Excerpt START

Beauty and Suffering

Updated: Apr 10, 2020


These are dark times. No one wants to hear, “Cheer up! It’s not that bad!” Few things are more annoying than the relentless cheerfulness satirized in Monty Python’s Life of Brian, where crucified men sing, “Always look on the bright side of life.”


Almost a million and a half people worldwide are confirmed to have been infected with the corona virus, and there are certainly many more who haven’t been tested (Johns Hopkins). Close to ninety thousand have died. In the United States, more than seventeen million people have filed for unemployment insurance (Washington Post). People are dying alone, and families can’t gather for funerals. Weddings, birthday parties, and religious observances such as Passover and Easter are cancelled. And let’s not forget the looming disasters that we used to worry about just a few weeks ago: climate change with its sea level rise, wildfires, and hurricanes; political and economic freefall in many places leading to wars and floods of refugees; the insecurity of relying on the internet for elections, financial transactions, and important records – all the things that fill the headlines when the pandemic doesn’t. Dark times indeed.

For the most part, there isn’t much we can do about these problems. However, we can do something about how we face them. I recommend deciding to see beauty in the midst of suffering.

I’m not saying that suffering is beautiful in itself, because it isn’t, or that appreciating beauty should make you think, “Gee, pretty flowers. I guess life is great after all.” Sentimental optimism, which sees only the bright side and not the dark, is just deliberate blindness. At the other extreme from the optimists are the pessimists, the people who see only the dark and never the bright. It’s also blindness to claim that one’s own misery cancels out goodness, that because it’s dark here there is no light anywhere.

The point is not to try to see less of reality, which is what both the pessimist and the optimist do. The point is to see reality as a whole, both the difficulties of one’s individual situation and the magnificence of life and goodness across time and space. The way to start is to look around and see things as they are, not just through the lens of mood or circumstance, and to be grateful for them. Even when their existence does nothing practical to alleviate our current suffering, still they exist, and they are good.

The pandemic, death, destruction, corruption, insecurity – these are all true. But this is also true. Outside my window it is windy and sunny. The ancient crab apple is in bloom. The wind is flinging its sprigs of blossoms until they flicker like flames. Newly green grass is blown into ripples across the yard. A sparrow stalls in midair and hangs briefly, fluttering until it regains control and scrambles to alight. Above it a vulture surfs the currents. Dandelions and violets, yellow and purple. Bare brown dirt, grey tree trunks. Blue sky behind our neighbor’s red barn. A glossy black dog asleep at my feet. These are good things, valuable in themselves regardless of my circumstances and feelings.

Excerpt END
Record excerpts START

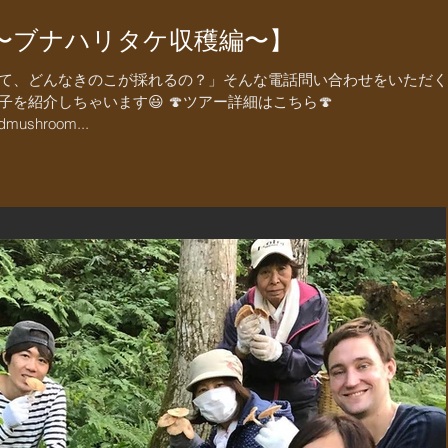
〜ブナハリタケ収穫編〜】
て、どんなきのこが採れるの？」そんな電話問い合わせをいただく
を紹介しちゃいます😃 🍄ツアー詳細はこちら🍄
ildmushroom...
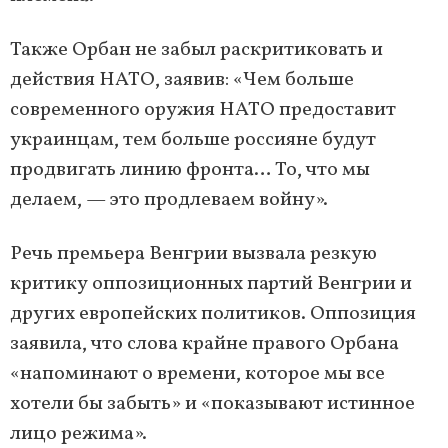
Также Орбан не забыл раскритиковать и
действия НАТО, заявив: «Чем больше
современного оружия НАТО предоставит
украинцам, тем больше россияне будут
продвигать линию фронта… То, что мы
делаем, — это продлеваем войну».
Речь премьера Венгрии вызвала резкую
критику оппозиционных партий Венгрии и
других европейских политиков. Оппозиция
заявила, что слова крайне правого Орбана
«напоминают о времени, которое мы все
хотели бы забыть» и «показывают истинное
лицо режима».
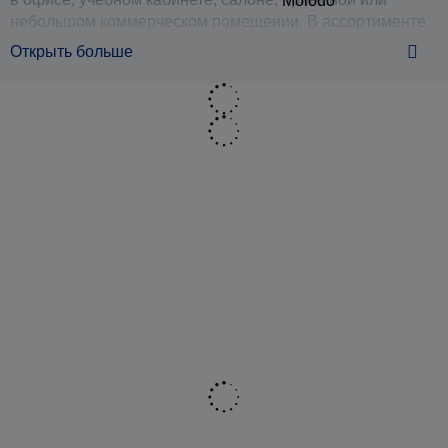
небольшом коммерческом помещении. В ассортименте
бренда встречаются напольные и настольные модели, а
Открыть больше
также диспенсеры для воды, поэтому покупатель может
выбрать устройство под конкретные условия установки и
ежедневного использования. Такой формат особенно
удобен там, где важно быстро налить горячую, холодную
или воду комнатной температуры без чайника, бутылок
на столе и лишних действий.
Линейка кулеров ViO включает модели с нагревом и
охлаждением воды, варианты с компрессорным и
электронным охлаждением, а также решения без
охлаждения. Это позволяет подобрать кулер не только
по внешнему виду, но и по реальному сценарию
эксплуатации. Для офиса, где водой пользуются
несколько человек в течение дня, часто рассматривают
напольный кулер ViO с охлаждением и нагревом. Для
дома, кухни или небольшого кабинета может подойти
настольный кулер ViO, если важна экономия места. В
открытых источниках по разным моделям бренда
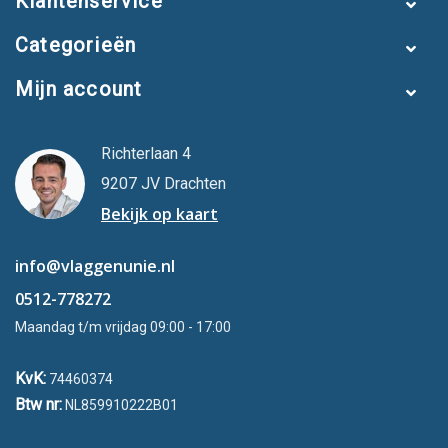
Klantenservice
Categorieën
Mijn account
Richterlaan 4
9207 JV Drachten
Bekijk op kaart
info@vlaggenunie.nl
0512-778272
Maandag t/m vrijdag 09:00 - 17:00
KvK:
74460374
Btw nr:
NL859910222B01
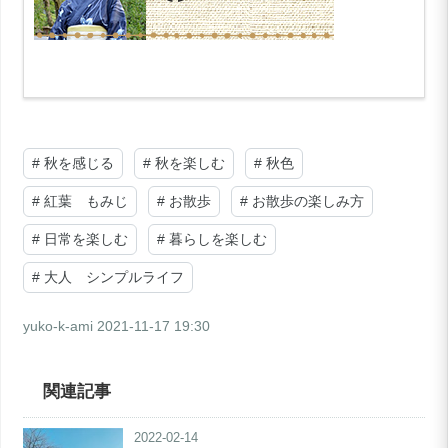
#
秋を感じる
#
秋を楽しむ
#
秋色
#
紅葉 もみじ
#
お散歩
#
お散歩の楽しみ方
#
日常を楽しむ
#
暮らしを楽しむ
#
大人 シンプルライフ
yuko-k-ami
2021-11-17 19:30
関連記事
2022-02-14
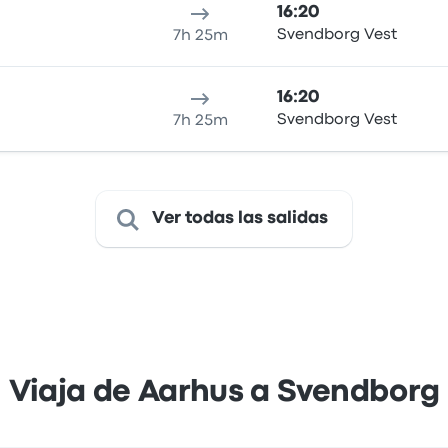
16:20
Svendborg Vest
7h 25m
16:20
Svendborg Vest
7h 25m
Ver todas las salidas
Viaja de Aarhus a Svendborg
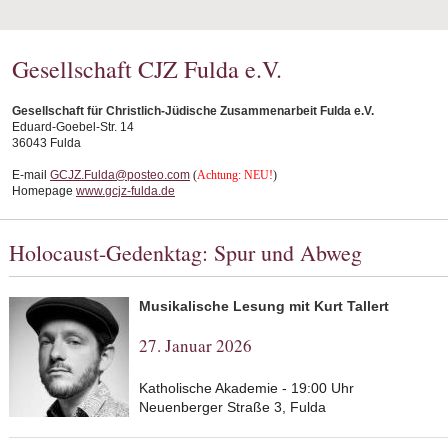
Gesellschaft CJZ Fulda e.V.
Gesellschaft für Christlich-Jüdische Zusammenarbeit Fulda e.V.
Eduard-Goebel-Str. 14
36043 Fulda
E-mail
GCJZ.Fulda@posteo.com
(
Achtung: NEU!
)
Homepage
www.gcjz-fulda.de
Holocaust-Gedenktag: Spur und Abweg
Musikalische Lesung mit Kurt Tallert
27. Januar 2026
Katholische Akademie - 19:00 Uhr
Neuenberger Straße 3, Fulda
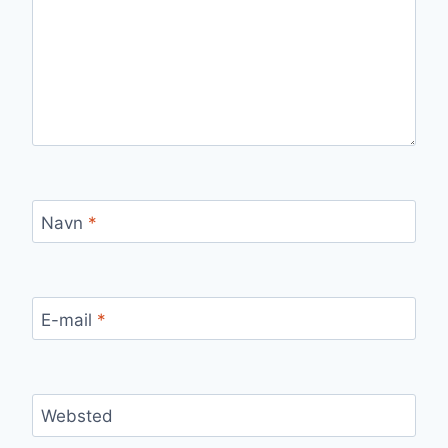
Navn
*
E-mail
*
Websted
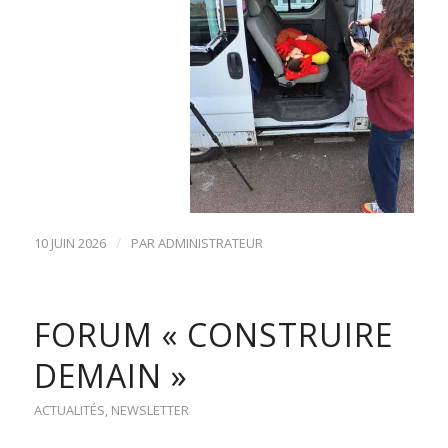
/
10 JUIN 2026
PAR
ADMINISTRATEUR
FORUM « CONSTRUIRE
DEMAIN »
ACTUALITÉS
,
NEWSLETTER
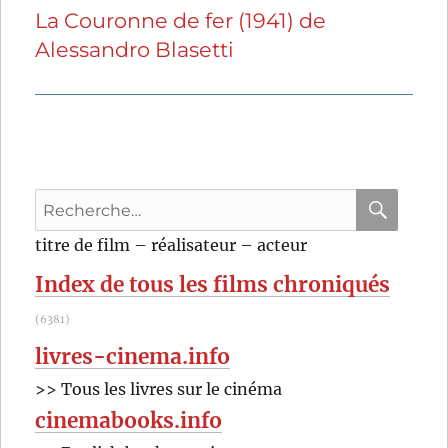
La Couronne de fer (1941) de
Publication
Alessandro Blasetti
suivante :
Recherche
pour
RECHER
OK
titre de film – réalisateur – acteur
:
Index de tous les films chroniqués
(6381)
livres-cinema.info
>> Tous les livres sur le cinéma
cinemabooks.info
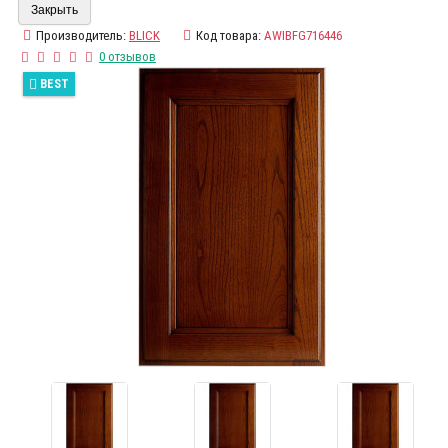
Закрыть
Производитель:
BLICK
Код товара:
AWIBFG716446
0 отзывов
BEST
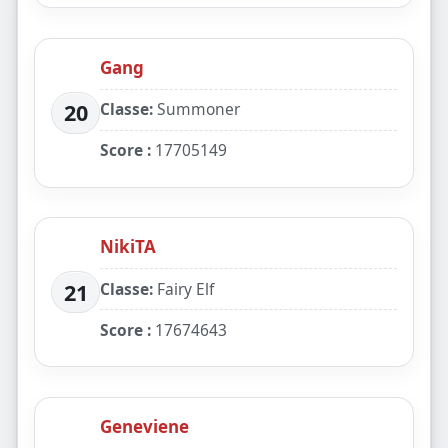
Gang
Classe:
Summoner
20
Score :
17705149
NikiTA
Classe:
Fairy Elf
21
Score :
17674643
Geneviene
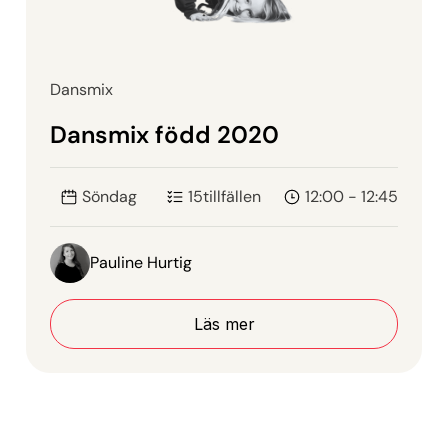
Dansmix
Dansmix född 2020
Söndag
15
tillfällen
12:00 - 12:45
Pauline Hurtig
Läs mer
Läs mer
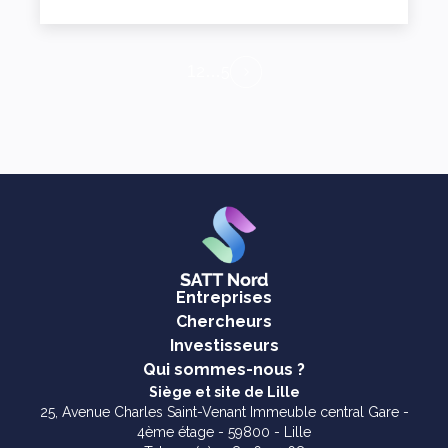
2
5
1
…
Entreprises
Chercheurs
Investisseurs
Qui sommes-nous ?
Siège et site de Lille
25, Avenue Charles Saint-Venant Immeuble central Gare -
4ème étage - 59800 - Lille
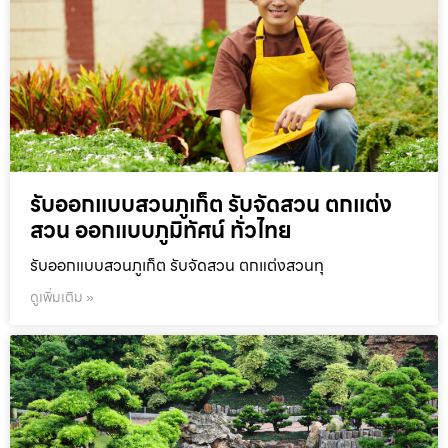
รับออกแบบสวนภูเก็ต รับจัดสวน ตกแต่ง
สวน ออกแบบภูมิทัศน์ ทั่วไทย
รับออกแบบสวนภูเก็ต รับจัดสวน ตกแต่งสวนทุ
ดูเพิ่มเติม »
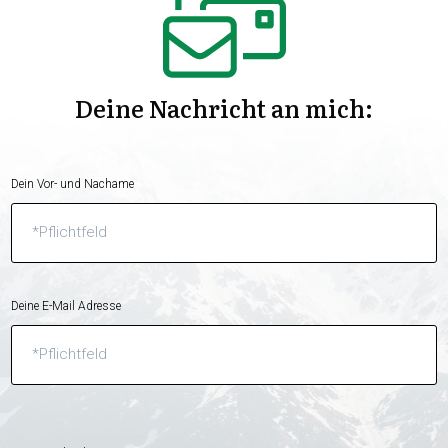
Deine Nachricht an mich:
Dein Vor- und Nachame
Deine E-Mail Adresse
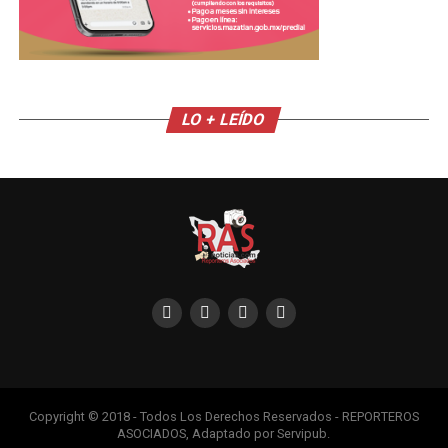
LO + LEÍDO
Copyright © 2018 - Todos Los Derechos Reservados - REPORTEROS
ASOCIADOS, Adaptado por Servipub.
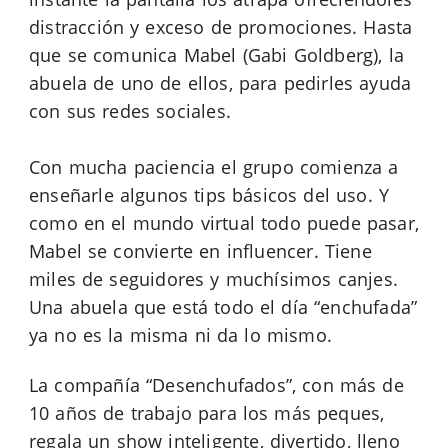
distracción y exceso de promociones. Hasta
que se comunica Mabel (Gabi Goldberg), la
abuela de uno de ellos, para pedirles ayuda
con sus redes sociales.
Con mucha paciencia el grupo comienza a
enseñarle algunos tips básicos del uso. Y
como en el mundo virtual todo puede pasar,
Mabel se convierte en influencer. Tiene
miles de seguidores y muchísimos canjes.
Una abuela que está todo el día “enchufada”
ya no es la misma ni da lo mismo.
La compañía “Desenchufados”, con más de
10 años de trabajo para los más peques,
regala un show inteligente, divertido, lleno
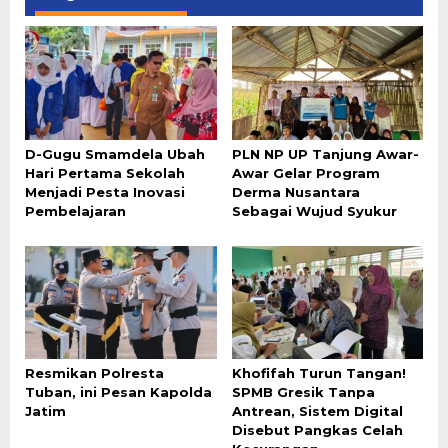
D-Gugu Smamdela Ubah
PLN NP UP Tanjung Awar-
Hari Pertama Sekolah
Awar Gelar Program
Menjadi Pesta Inovasi
Derma Nusantara
Pembelajaran
Sebagai Wujud Syukur
Resmikan Polresta
Khofifah Turun Tangan!
Tuban, ini Pesan Kapolda
SPMB Gresik Tanpa
Jatim
Antrean, Sistem Digital
Disebut Pangkas Celah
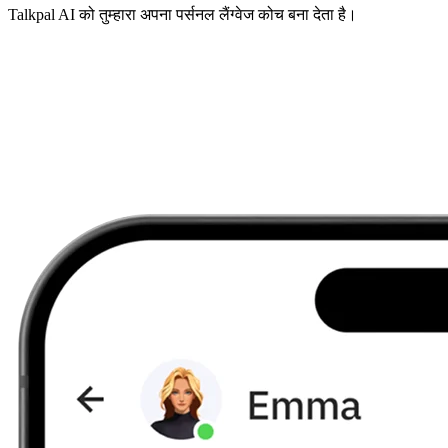
Talkpal AI को तुम्हारा अपना पर्सनल लैंग्वेज कोच बना देता है।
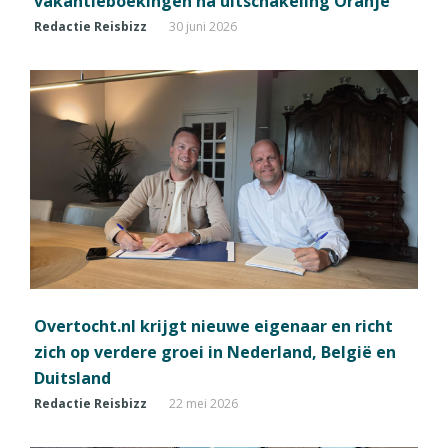
vakantieboekingen na uitschakeling Oranje
Redactie Reisbizz
30 juni 2026
Overtocht.nl krijgt nieuwe eigenaar en richt
zich op verdere groei in Nederland, België en
Duitsland
Redactie Reisbizz
22 mei 2026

Record excerpts END

What the task requires: Render this sentence from the essay on beauty and suffering in Spanish: "The ancient crab apple is in bloom." The entries come from a source other than the essay on beauty and suffering.

Result below: El antiguo manzano silvestre está en flor.